# Set tasks:
A. According to the forum discussion on serializing code generation state to yaml, which option was added to specify where in the pass sequence to stop and write the code out to a yaml file?
B. Write the next part of the forum discussion on serializing code generation state to yaml, picking up after its final sentence.

The one thing I don't really like about the reversed model of MI containing
IR is that now the MI model has to be "complete", so we have to invent what
that means. I'm not really interested in this outside of generating test
cases, so anything that simplifies the space of what we have to design
*really* appeals to me.

I don’t have a strong opinion either way.

I don’t understand your comment about the MI model needing to be “complete”. The yaml approach was not “MI containing IR”. In fact, the initial implementation doesn’t have good support for serializing machine instructions, but it works great to IR-level passes run by llc, e.g., codegenprepare. The yaml file is just a way of collecting the various kinds of information needed for that, and you can omit the machine instructions entirely if you want to serialize after an IR-level pass. I think all of the benefits you mention for using metadata could apply just as well to using yaml — it’s just a matter of how you stuff the data into a file.

Some other things to keep in mind;

  • There are a number of different data structures that will need to be serialized to really make this work. Besides the IR and the MachineInstructions, there are various data structures in MachineFunctions, some of which are target-specific. Yaml works well for that because it provides a nicely structured way of organizing that data. The same could be done with metadata, though.

  • One idea that Bin implemented last summer was to stash the last pass in the yaml. Unlike IR-level passes, llc has more constraints on the order in which it runs passes. We decided to just accept that limitation and assume a fixed order for the passes. We added the -stop-after option to specify where in the pass sequence to stop and serialize the code out to a yaml file. By including the name of the -stop-after pass in the yaml output, we automatically know where to start up again when processing a yaml input. There are some cases where passes are run more than once, and I don’t think we had a good solution for handling that.

# Given data:
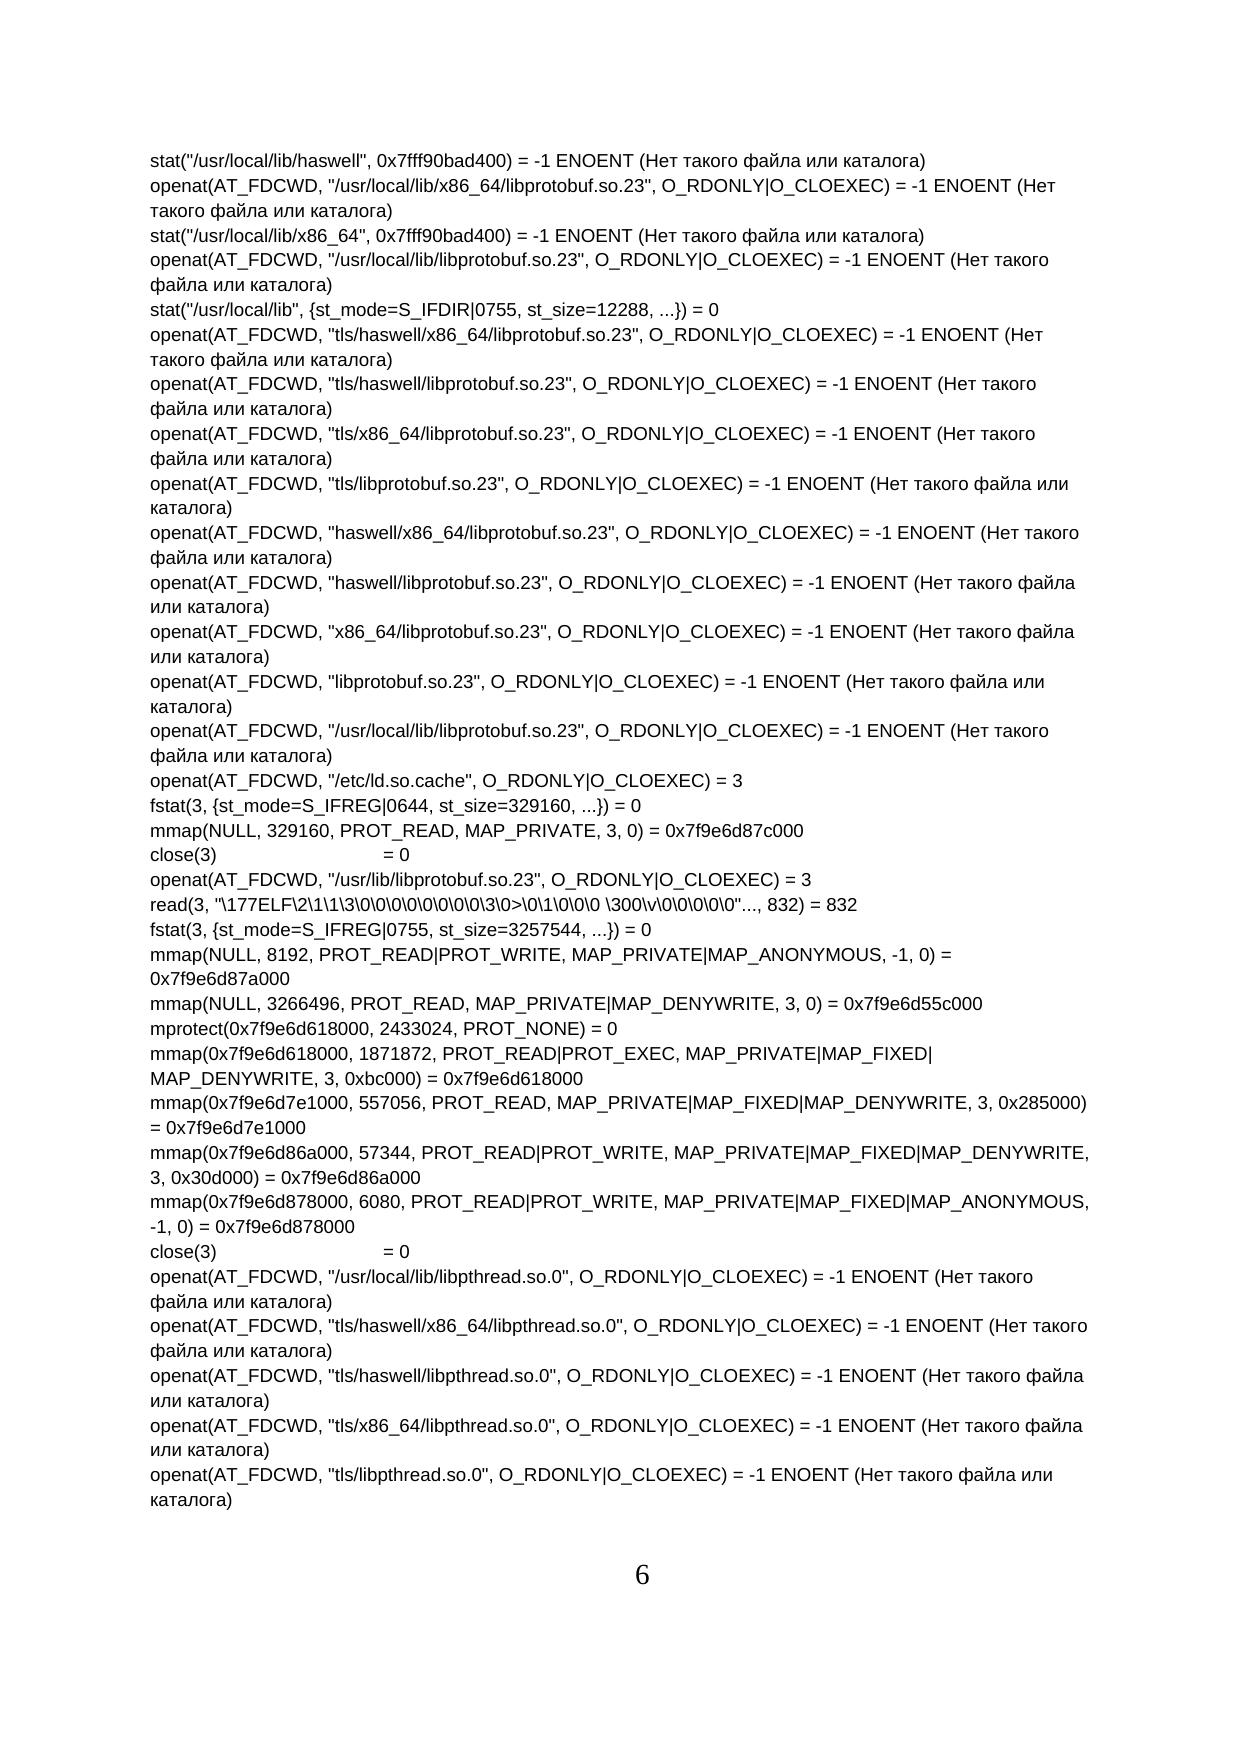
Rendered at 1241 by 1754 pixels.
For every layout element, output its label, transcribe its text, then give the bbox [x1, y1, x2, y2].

# Results:
A. The -stop-after option.

B.
I’m curious to find out if you have ideas for how to serialize the actual machine instructions. That’s where it really gets interesting, IMO.

One question I have about this, what is the use case that is being targeted here?

Micah

There are a variety of potential uses, but at a minimum, we would like to be able to run individual code-gen passes for debugging and unit testing, just like we do for IR-level passes.

I’d suggest something based on YAML which would allow you to include IR verbatim just by indenting it.

The IR module should be optional when serializing MI. The back-pointers from MI to IR are not required, and I can imagine many useful test cases that won’t need them.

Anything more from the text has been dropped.